Colbert asked Biden about his recent statement about not being sure he was emotionally up to running for President, and the Vice-President went on to share that when he was with a group of military families recently and one soldier shouted out to him that he had served with Beau Biden, that he (Joe) lost it. He went on to say, “You just can’t do that,” implying that it’s not very presidential. With all due respect, Mr. Vice-President, it is exactly that level of vulnerability that WOULD make me want to vote for you. Frankly, I much prefer his humanness to Jacqueline Kennedy never crying publically during her husband’s wake, funeral and burial.
It’s what doubling is all about in psychodrama – when you have your feelings, it gives me permission to have mine. It makes it okay. I sent a tweet to Vice President Biden thanking him for his vulnerability; for the permission it gives us all. As Brene Brown wrote, “Your experience can profoundly affect the people around you whether you’re aware of it or not.”
Biden stressed the importance of having a strong support system to help him deal with his son’s loss, and it reminded me of the ways that New Yorkers showed up for each other on that day and in the days following 9/11. There are so many stories and examples of this: the first responders who helped thousands out of the buildings and out of the area, the droves of people who lined up at the Red Cross to donate blood, the boat owners all over New York who jumped in their boats and rescued half a million people off of Manhattan’s Southern tip (see Boatlift.
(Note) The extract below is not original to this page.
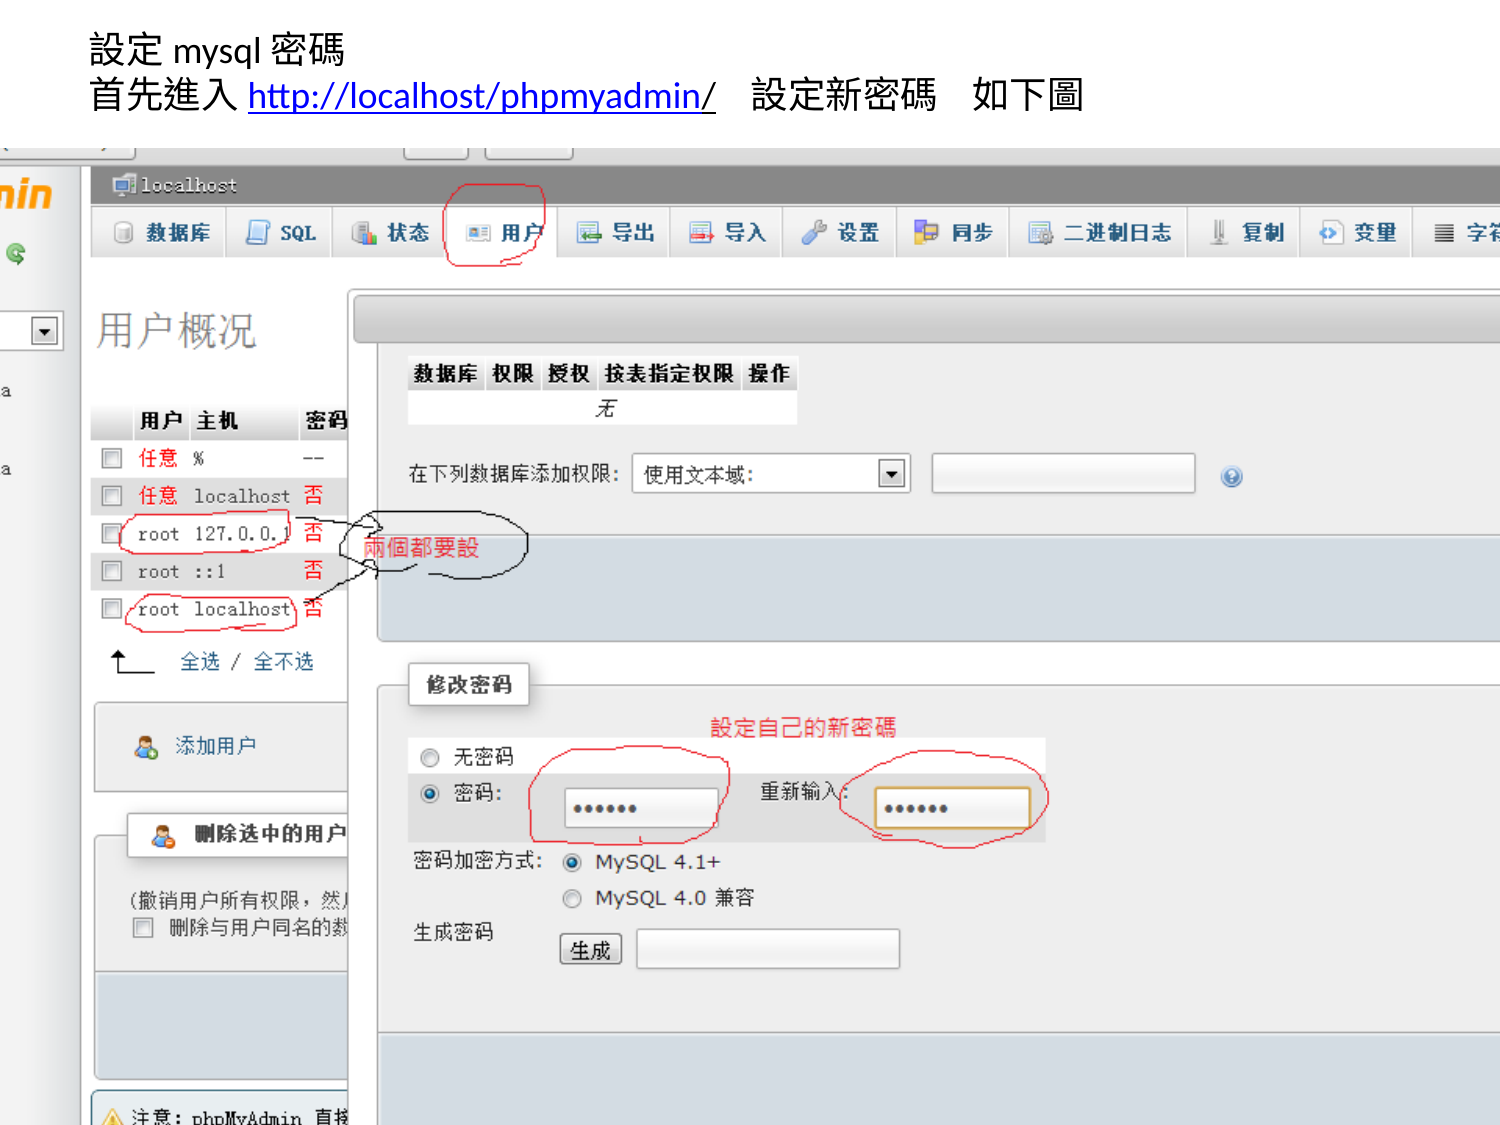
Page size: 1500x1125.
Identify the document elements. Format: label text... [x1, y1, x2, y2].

picture [0, 148, 1500, 1125]
text_box 設定mysql密碼 首先進入http://localhost/phpmyadmin/ 設定新密碼 如下圖 [74, 19, 1100, 124]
Warning: video contains graphic images of 9/11) and all of us who just kept going for the weeks and months afterwards.
I would have been lost without the extraordinary support system that I had; the people like me who were putting one foot in front of the other. Many people moved out of the city immediately following that fateful day, and I don’t question why, but there was also a group of us who, in typical New York fashion, thought, “This is my fucking home and I’m not leaving,” and day in and day out, we supported each other through it all.
It’s the getting through that can be so hard. Once the shock wore off, we were all just left with our feelings. Where do you put that kind of terror? That kind of sadness? That kind of anger? Brown wrote, “The middle is messy, but it’s also where the magic is.” I can testify to that as I was honored to have dozens of clients show up each week who allowed me to support them as they walked through it all, and to watch them hold each other up in group and in workshops, witnessing each other’s deep pain and terror. And I have deep gratitude for my friends and colleagues who did the same for me, as I was in the unique position of sharing a trauma that my clients were healing from.
“I agree with Brown’s statement that rising strong is, …the process that teaches us the most about who we are.” By seeing Biden’s grief, it allowed me to bear witness to that vulnerability in him, which allows me to access the same in myself. So thank you, Mr. Vice-President.